People hear about outbursts and assume personality. They assume immaturity. They assume I just need to calm down.
But NINDS explains that traumatic brain injury can cause long-term changes in behavior, mood, and thinking. MSKTC’s guide on irritability, anger, and aggression after TBI specifically addresses anger, aggression, and low frustration tolerance as real post-injury problems. This is what makes TBI so dangerous in ways people do not always see: the injury is not only memory loss or headaches. Sometimes it hits the brain systems that put brakes on impulse, threat response, and emotional escalation.
Some people with neurologic injuries also develop pseudobulbar affect or PBA after brain injury, where laughing or crying can come out suddenly and out of proportion. That is not the exact same thing as every angry outburst, but it shows the same larger truth: a damaged brain can stop expressing emotion in a normal, controlled way.
What It Has Cost Me
I do not need to dramatize this.
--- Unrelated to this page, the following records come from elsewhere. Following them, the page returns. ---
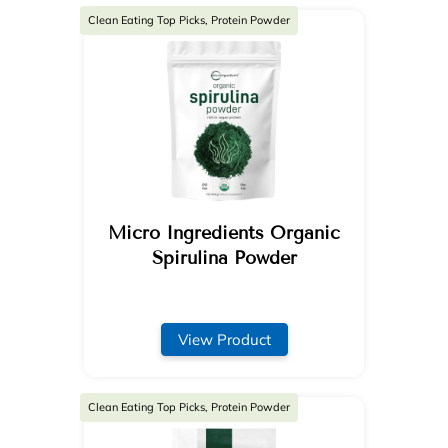
Clean Eating Top Picks, Protein Powder
Micro Ingredients Organic
Spirulina Powder
View Product
Clean Eating Top Picks, Protein Powder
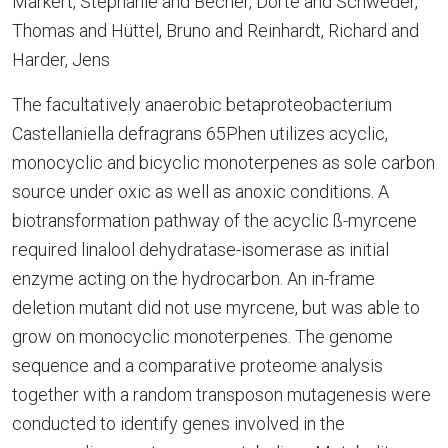
Markert, Stephanie and Becher, Dörte and Schweder,
Thomas and Hüttel, Bruno and Reinhardt, Richard and
Harder, Jens
The facultatively anaerobic betaproteobacterium
Castellaniella defragrans 65Phen utilizes acyclic,
monocyclic and bicyclic monoterpenes as sole carbon
source under oxic as well as anoxic conditions. A
biotransformation pathway of the acyclic ß-myrcene
required linalool dehydratase-isomerase as initial
enzyme acting on the hydrocarbon. An in-frame
deletion mutant did not use myrcene, but was able to
grow on monocyclic monoterpenes. The genome
sequence and a comparative proteome analysis
together with a random transposon mutagenesis were
conducted to identify genes involved in the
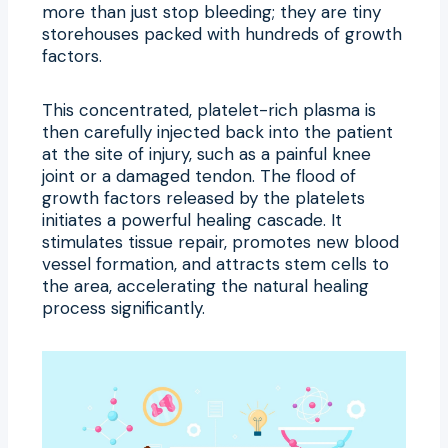
more than just stop bleeding; they are tiny
storehouses packed with hundreds of growth
factors.
This concentrated, platelet-rich plasma is
then carefully injected back into the patient
at the site of injury, such as a painful knee
joint or a damaged tendon. The flood of
growth factors released by the platelets
initiates a powerful healing cascade. It
stimulates tissue repair, promotes new blood
vessel formation, and attracts stem cells to
the area, accelerating the natural healing
process significantly.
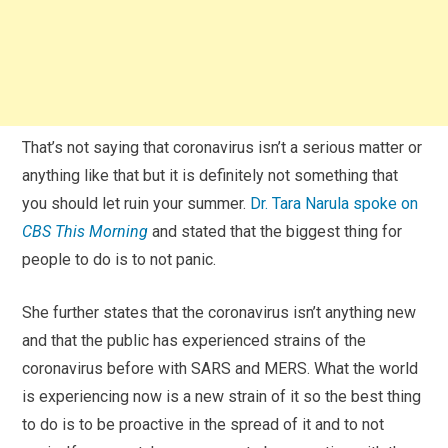
That’s not saying that coronavirus isn’t a serious matter or
anything like that but it is definitely not something that
you should let ruin your summer.
Dr. Tara Narula spoke on
CBS This Morning
and stated that the biggest thing for
people to do is to not panic.
She further states that the coronavirus isn’t anything new
and that the public has experienced strains of the
coronavirus before with SARS and MERS. What the world
is experiencing now is a new strain of it so the best thing
to do is to be proactive in the spread of it and to not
The facts are bad enough.
I have been arrested.
I have beaten people up.
I lost my marriage.
I have now lost three jobs.
That is what emotional dyscontrol can do when it is mixed with shame, stress, and not enough treatment. It does not just make someone “difficult.” It can destroy trust, safety, income, and every relationship around them.
I also want to be careful here: not everyone with a TBI becomes violent, and I am not trying to paint every survivor with the same brush. But for some of us, the combination of irritability, impulsivity, emotional flooding, and poor regulation is severe enough to blow up entire lives.
Explanation Is Not Excuse
This part matters most.
I am not saying “I have a TBI” as a way to erase what I have done. The people I hurt still got hurt. The people who had to live with my outbursts still had to live with them. A neurological explanation is not the same thing as moral innocence.
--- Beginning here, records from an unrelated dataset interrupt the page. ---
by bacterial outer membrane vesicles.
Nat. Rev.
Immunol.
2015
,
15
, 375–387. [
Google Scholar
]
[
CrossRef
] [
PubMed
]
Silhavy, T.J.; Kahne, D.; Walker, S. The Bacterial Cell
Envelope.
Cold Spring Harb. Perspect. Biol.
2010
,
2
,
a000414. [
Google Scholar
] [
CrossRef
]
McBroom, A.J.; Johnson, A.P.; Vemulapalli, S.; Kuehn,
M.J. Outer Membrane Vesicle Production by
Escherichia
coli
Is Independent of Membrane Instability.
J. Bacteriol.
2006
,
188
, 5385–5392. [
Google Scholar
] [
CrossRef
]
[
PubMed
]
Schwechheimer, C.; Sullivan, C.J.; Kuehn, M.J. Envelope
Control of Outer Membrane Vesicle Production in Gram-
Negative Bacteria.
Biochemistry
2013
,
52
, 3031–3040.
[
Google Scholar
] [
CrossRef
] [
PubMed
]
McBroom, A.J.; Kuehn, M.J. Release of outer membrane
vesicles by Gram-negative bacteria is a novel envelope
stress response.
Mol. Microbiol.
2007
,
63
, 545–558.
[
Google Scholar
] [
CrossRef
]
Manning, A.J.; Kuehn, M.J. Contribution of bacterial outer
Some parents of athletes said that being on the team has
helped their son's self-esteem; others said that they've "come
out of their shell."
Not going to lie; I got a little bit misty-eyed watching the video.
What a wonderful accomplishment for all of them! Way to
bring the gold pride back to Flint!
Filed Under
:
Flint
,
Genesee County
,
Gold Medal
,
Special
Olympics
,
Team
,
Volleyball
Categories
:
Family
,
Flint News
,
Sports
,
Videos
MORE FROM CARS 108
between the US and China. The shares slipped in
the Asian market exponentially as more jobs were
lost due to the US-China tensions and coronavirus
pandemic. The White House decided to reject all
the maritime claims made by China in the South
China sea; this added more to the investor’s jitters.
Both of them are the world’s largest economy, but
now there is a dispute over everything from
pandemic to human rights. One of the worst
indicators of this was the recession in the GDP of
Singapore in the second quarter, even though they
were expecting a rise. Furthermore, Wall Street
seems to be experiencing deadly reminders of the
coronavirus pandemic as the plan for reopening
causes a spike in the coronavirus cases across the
What I am saying is that if we refuse to call this what it is, we make it harder to treat. If everyone treats emotional lability after brain injury like a bad attitude or a character defect, then people like me get punished, fired, isolated, and written off without ever getting the kind of neuro rehab, therapy, medication review, and structured support that might actually reduce the harm.
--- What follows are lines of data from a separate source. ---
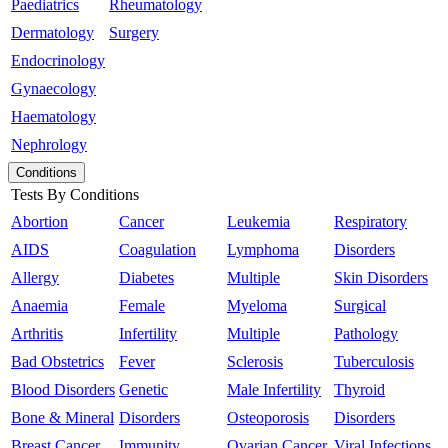
Paediatrics
Rheumatology
Dermatology
Surgery
Endocrinology
Gynaecology
Haematology
Nephrology
Conditions
Tests By Conditions
Abortion
Cancer
Leukemia
Respiratory
AIDS
Coagulation
Lymphoma
Disorders
Allergy
Diabetes
Multiple
Skin Disorders
Anaemia
Female
Myeloma
Surgical
Arthritis
Infertility
Multiple
Pathology
Bad Obstetrics
Fever
Sclerosis
Tuberculosis
Blood Disorders
Genetic
Male Infertility
Thyroid
Bone & Mineral
Disorders
Osteoporosis
Disorders
Breast Cancer
Immunity
Ovarian Cancer
Viral Infections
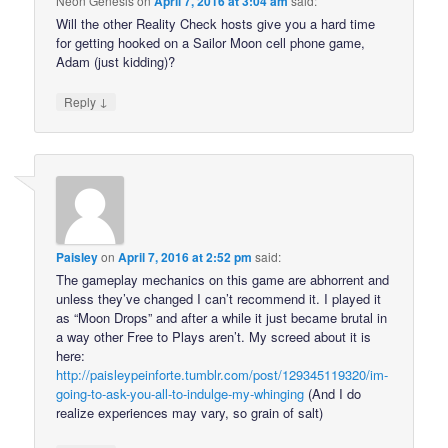
Neon Genesis
on
April 7, 2016 at 3:04 am
said:
Will the other Reality Check hosts give you a hard time
for getting hooked on a Sailor Moon cell phone game,
Adam (just kidding)?
↓
Reply
Paisley
on
April 7, 2016 at 2:52 pm
said:
The gameplay mechanics on this game are abhorrent and
unless they’ve changed I can’t recommend it. I played it
as “Moon Drops” and after a while it just became brutal in
a way other Free to Plays aren’t. My screed about it is
here:
http://paisleypeinforte.tumblr.com/post/129345119320/im-
going-to-ask-you-all-to-indulge-my-whinging
(And I do
realize experiences may vary, so grain of salt)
Accountability matters. Treatment matters too. Both can be true at the same time.
What Needs to Happen Next
People living with TBI need better screening for emotional dyscontrol, aggression, and impulse problems. Families need better education about what post-TBI emotional changes can look like. Employers need to understand that some behavior changes after brain injury are medical problems, not laziness or disrespect, even when consequences still have to exist. Clinicians need to take anger, volatility, and sudden emotional swings as seriously as headaches or memory trouble.
And people like me need to stop hiding behind shame long enough to ask for real help.
If you are living with this too, I hope you get evaluated by someone who understands brain injury, not just general mental health. I hope you find treatment before you lose what I lost. And if you feel like you might hurt yourself or someone else, contact 988 immediately.
This is not a post about getting off the hook. It is a post about telling the truth.
A TBI can wreck your emotional control.
It can wreck your marriage. It can wreck your job. It can wreck your record.
If we are serious about preventing harm, we need to take that seriously.